Este é um filme que não está muito preocupado com a narrativa ou com a técnica, todo o seu foco é na Haewon titular. Isso pode ser um pouco frustrante, porque procuramos mais na história do filme e, apesar de não ser obviamente anti-narrativo, esta acaba por saber a pouco. Sim, a personagem principal é interessante e está bem construída e completa, mas não nos basta conhecê-la, algo tem de acontecer. Outro aspecto que pode contribuir para essa frustração é a estrutura utilizada: há vários falsos “arranques”, com o dispositivo do sonho permitindo ao realizador dar a conhecer melhor a personagem, mas voltar atrás na narrativa. Este é um dispositivo que pode, se abusado, irritar muita gente (veja-se o final de “Lost”) e que aqui acaba por contribuir para que se saia da sala com a sensação de se ter sido defraudado, com um fim demasiado curto e atabalhoado para fazer qualquer sentido.

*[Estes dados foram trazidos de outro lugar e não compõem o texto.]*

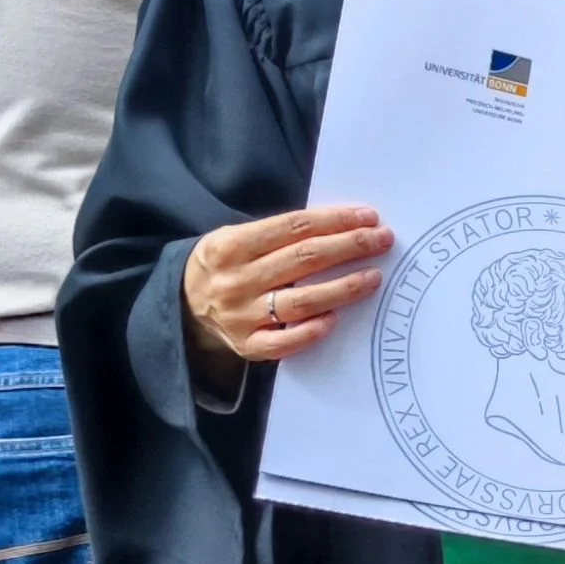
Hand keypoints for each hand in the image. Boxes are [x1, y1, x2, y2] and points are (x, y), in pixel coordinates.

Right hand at [181, 206, 392, 367]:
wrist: (181, 304)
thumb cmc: (226, 263)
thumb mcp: (238, 236)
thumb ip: (281, 232)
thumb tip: (342, 225)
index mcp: (233, 245)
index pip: (295, 227)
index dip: (336, 220)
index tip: (369, 217)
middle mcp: (237, 281)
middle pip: (305, 260)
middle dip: (351, 246)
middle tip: (382, 240)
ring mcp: (241, 316)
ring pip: (301, 301)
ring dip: (343, 287)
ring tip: (373, 276)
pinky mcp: (246, 346)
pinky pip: (283, 342)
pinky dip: (311, 331)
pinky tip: (335, 318)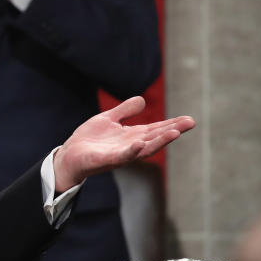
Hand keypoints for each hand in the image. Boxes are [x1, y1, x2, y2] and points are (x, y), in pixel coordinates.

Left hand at [52, 96, 194, 191]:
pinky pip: (121, 156)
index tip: (189, 119)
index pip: (155, 129)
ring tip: (174, 133)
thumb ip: (125, 110)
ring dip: (159, 142)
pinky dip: (131, 151)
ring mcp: (120, 154)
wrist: (70, 155)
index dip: (172, 124)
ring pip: (144, 149)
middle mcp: (130, 146)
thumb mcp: (108, 119)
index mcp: (132, 136)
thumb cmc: (89, 140)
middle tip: (190, 123)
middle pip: (155, 138)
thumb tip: (142, 100)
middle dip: (172, 131)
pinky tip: (139, 144)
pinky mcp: (106, 160)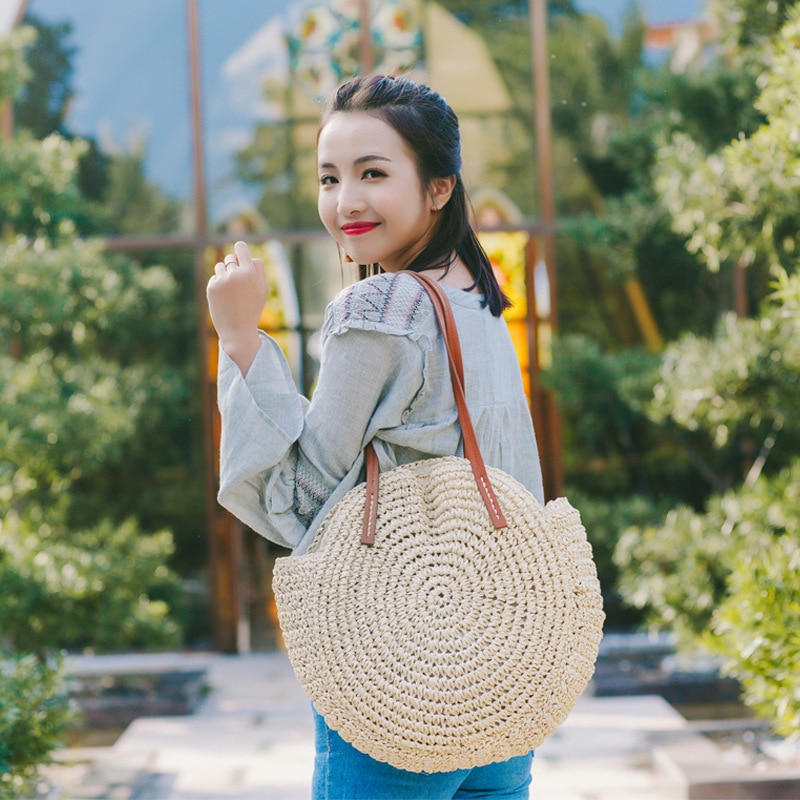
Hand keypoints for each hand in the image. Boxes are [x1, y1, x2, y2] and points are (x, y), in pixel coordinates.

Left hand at [206, 241, 268, 375]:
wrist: (237, 330)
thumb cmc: (253, 309)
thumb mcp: (262, 289)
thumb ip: (258, 269)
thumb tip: (247, 255)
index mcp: (249, 272)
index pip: (240, 247)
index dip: (240, 249)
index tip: (240, 253)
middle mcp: (234, 274)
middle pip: (231, 257)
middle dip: (234, 266)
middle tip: (238, 282)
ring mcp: (221, 280)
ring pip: (220, 266)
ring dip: (225, 274)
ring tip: (232, 291)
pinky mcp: (211, 287)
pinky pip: (214, 277)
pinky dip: (219, 285)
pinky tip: (224, 298)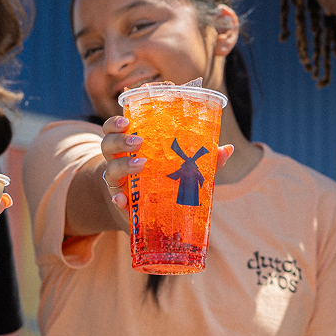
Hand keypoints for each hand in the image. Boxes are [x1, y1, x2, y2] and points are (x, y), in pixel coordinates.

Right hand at [99, 116, 232, 214]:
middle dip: (120, 141)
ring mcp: (118, 183)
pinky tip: (123, 200)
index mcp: (131, 147)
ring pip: (110, 170)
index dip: (115, 122)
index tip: (125, 120)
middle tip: (138, 142)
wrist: (150, 214)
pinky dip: (118, 199)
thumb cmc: (165, 181)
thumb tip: (228, 149)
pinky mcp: (122, 204)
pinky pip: (115, 200)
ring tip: (140, 165)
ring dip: (122, 166)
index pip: (114, 128)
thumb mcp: (181, 167)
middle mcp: (119, 162)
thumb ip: (202, 159)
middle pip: (107, 145)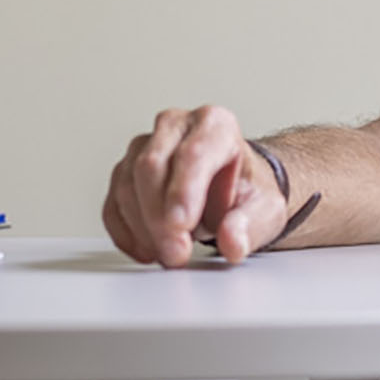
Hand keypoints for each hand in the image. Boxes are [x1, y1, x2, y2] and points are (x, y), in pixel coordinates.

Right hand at [102, 104, 284, 267]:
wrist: (233, 191)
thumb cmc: (248, 192)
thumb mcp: (265, 210)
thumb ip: (250, 225)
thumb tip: (232, 241)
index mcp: (215, 125)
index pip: (193, 153)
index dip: (183, 191)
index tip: (180, 226)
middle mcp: (176, 127)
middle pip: (151, 166)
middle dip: (159, 217)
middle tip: (176, 254)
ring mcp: (146, 146)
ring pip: (127, 184)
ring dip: (144, 228)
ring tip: (170, 255)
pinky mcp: (125, 171)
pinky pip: (113, 203)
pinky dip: (125, 232)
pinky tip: (146, 250)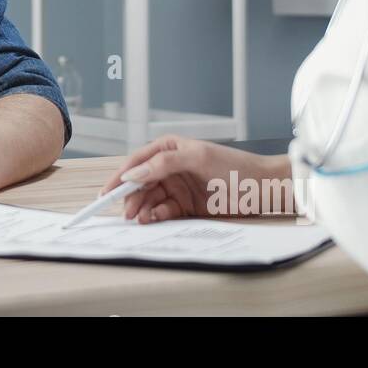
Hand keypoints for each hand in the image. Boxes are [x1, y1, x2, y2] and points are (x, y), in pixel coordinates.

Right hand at [100, 135, 290, 222]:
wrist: (261, 188)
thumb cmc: (234, 166)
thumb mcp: (198, 157)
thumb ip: (164, 164)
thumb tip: (134, 173)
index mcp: (168, 148)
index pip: (137, 162)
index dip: (120, 176)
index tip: (107, 191)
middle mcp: (169, 167)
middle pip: (140, 184)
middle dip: (131, 197)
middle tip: (127, 212)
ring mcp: (176, 187)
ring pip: (150, 199)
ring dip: (143, 209)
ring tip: (141, 219)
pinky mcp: (185, 205)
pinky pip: (163, 211)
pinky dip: (157, 216)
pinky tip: (155, 219)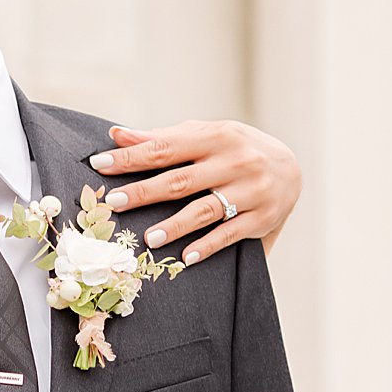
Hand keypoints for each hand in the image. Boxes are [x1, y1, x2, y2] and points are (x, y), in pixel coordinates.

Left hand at [87, 119, 301, 264]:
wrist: (292, 167)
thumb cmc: (234, 150)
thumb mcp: (203, 136)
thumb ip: (162, 138)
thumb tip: (117, 134)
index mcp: (216, 135)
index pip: (165, 148)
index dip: (131, 157)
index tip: (99, 164)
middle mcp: (236, 160)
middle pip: (181, 180)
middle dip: (144, 192)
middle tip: (112, 203)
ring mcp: (252, 189)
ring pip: (207, 209)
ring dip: (176, 225)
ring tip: (149, 238)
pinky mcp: (264, 216)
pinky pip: (231, 233)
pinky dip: (209, 245)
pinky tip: (186, 257)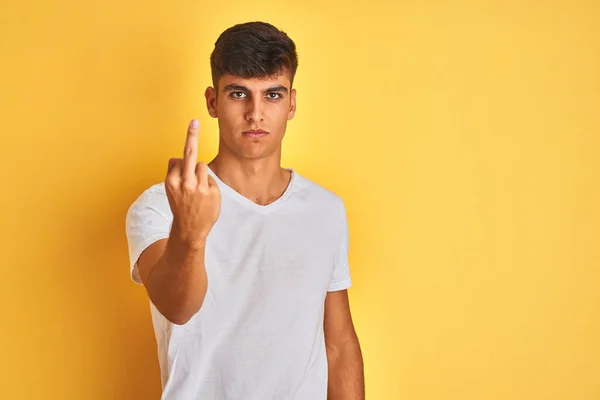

A técnica é algo que também deixa a desejar, com zooms estranhíssimos, já característicos deste realizador, e uma sensação contínua de improvisação que, com tão poucos resultados no final, acaba por ir causando algum desinteresse no filme. Na sessão a que assisti algumas pessoas começaram a rir-se do filme, acabando o patético procurado pelo realizador por ser só ridículo. Torna-se difícil perceber como pode ter sido este filme como um dos melhores do ano passado pela Cahiers do Cinema.
O Melhor: A personagem central e a forma como são construídas as relações.
O Pior: Há um ar de improvisação e de amadorismo que se torna fastidioso.